Several dozen protesters, escorted by a similar-sized group of police, marched through lower Manhattan Monday demanding justice for Eric Garner, Michael Brown and other men killed by police officers.
The demonstration started at the African Burial Ground Monument near City Hall, where protesters left flowers at the Colonial-era cemetery.
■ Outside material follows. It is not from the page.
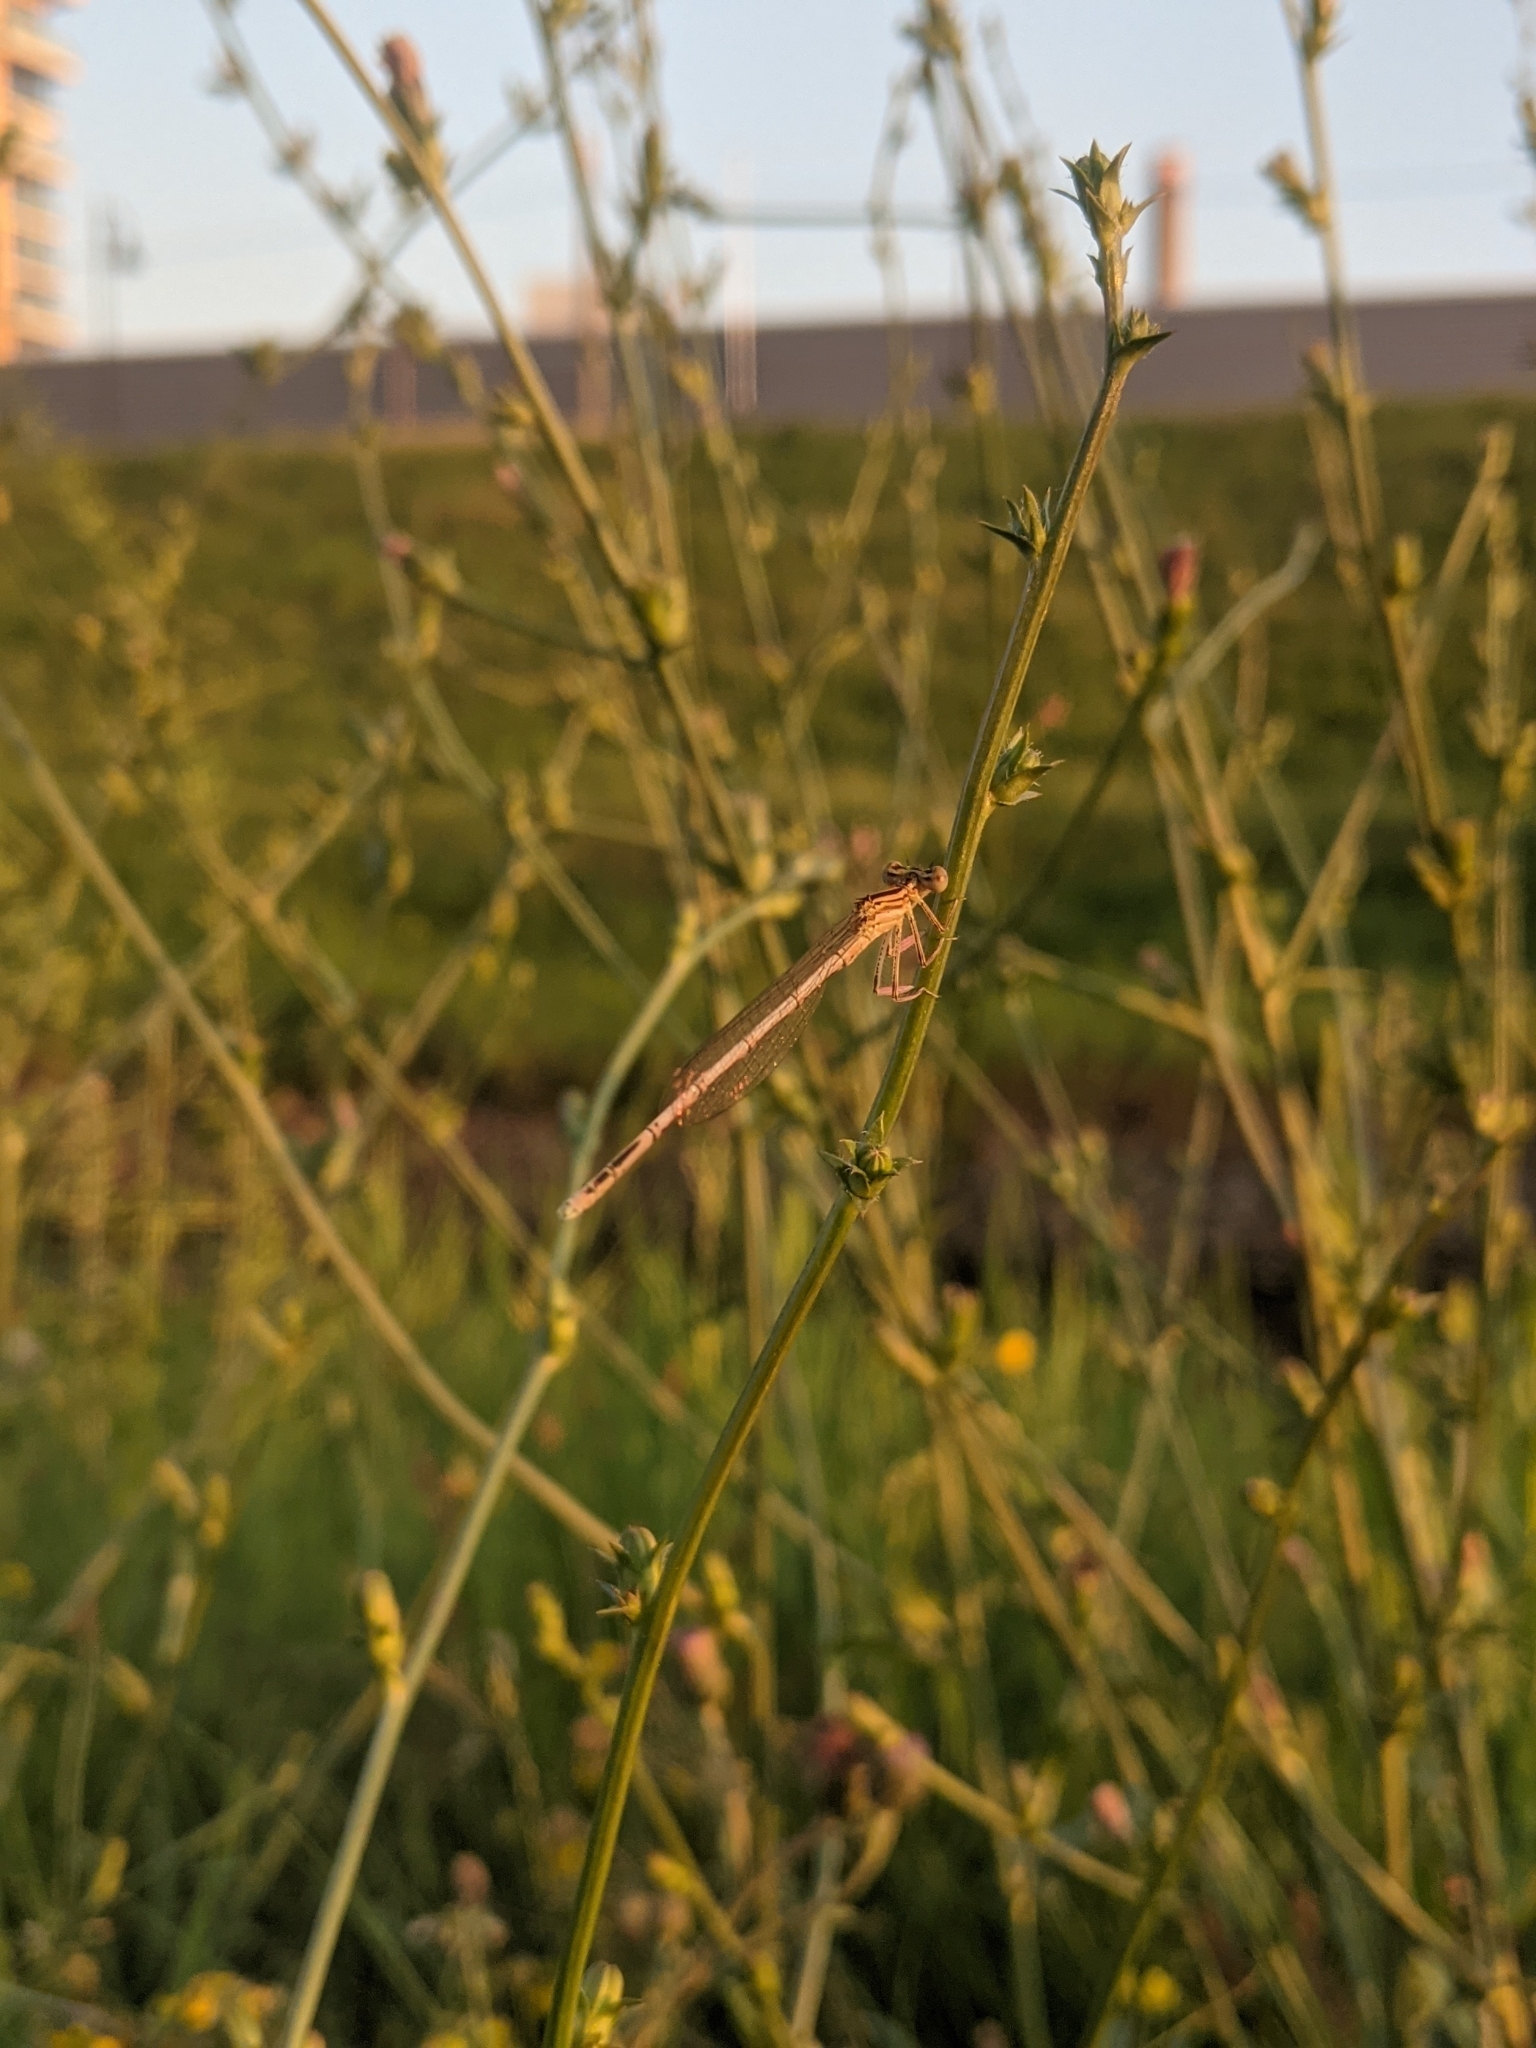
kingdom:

The protesters turned their backs on the numerous officers who lined the streets outside the Ted Weiss Federal building, with several writing the names of people who have been killed police in chalk on the sidewalk.
Anthony Robledo, 25, from Queens, said his boss let him take off from work cleaning school buses for a yeshiva because of their belief in the need for police reform.
“I could be next, literally, I could be next” said Robledo when asked why he’s been protesting since the deaths of Garner and Brown.
Other events earlier in the day included a die-in outside 1 Police Plaza, and a rally outside the Brooklyn DA’s office.
“The fact that right now it’s below freezing out, and there’s still all these people out here – there might not be thousands, but it’s still a good core of people out here,” Robledo said. “I think it’s going to pick up in the spring, and it’s going to pick up way harder.”
Karen Ramspacher, 48, said she demonstrates because she thinks there’s a problem with race in America “especially expressed through the police force, when they treat people with darker skin worse than white people.”
“The only way to make a difference is to talk to the cops directly, to talk to the public directly,” Rampacher said. “And I think it’s really important that white people talk to other white people about our own racism,” said Ramspacher, who is white.
After more than an hour of rallying and speeches, the crowd started moving, leading a large contingent of cops down Centre Street on to Broadway and down to Wall Street.
Some of the protesters taunted a black woman police officer, asking why she was standing in the street with the NYPD. Others yelled back as an officer played an automatic warning for them to stay on the sidewalk or face arrest for disorderly conduct.
“We’re going to shut down s***,” one of the organizers yelled through a bullhorn outside of Zuccotti Park, the lower Broadway home of the Occupy Wall Street encampment in 2011. The group then walked to Bowling Green, and boarded the Staten Island Ferry.
There were no arrests as of late Thursday. Other demonstrations are planned for the MLK holiday on Monday.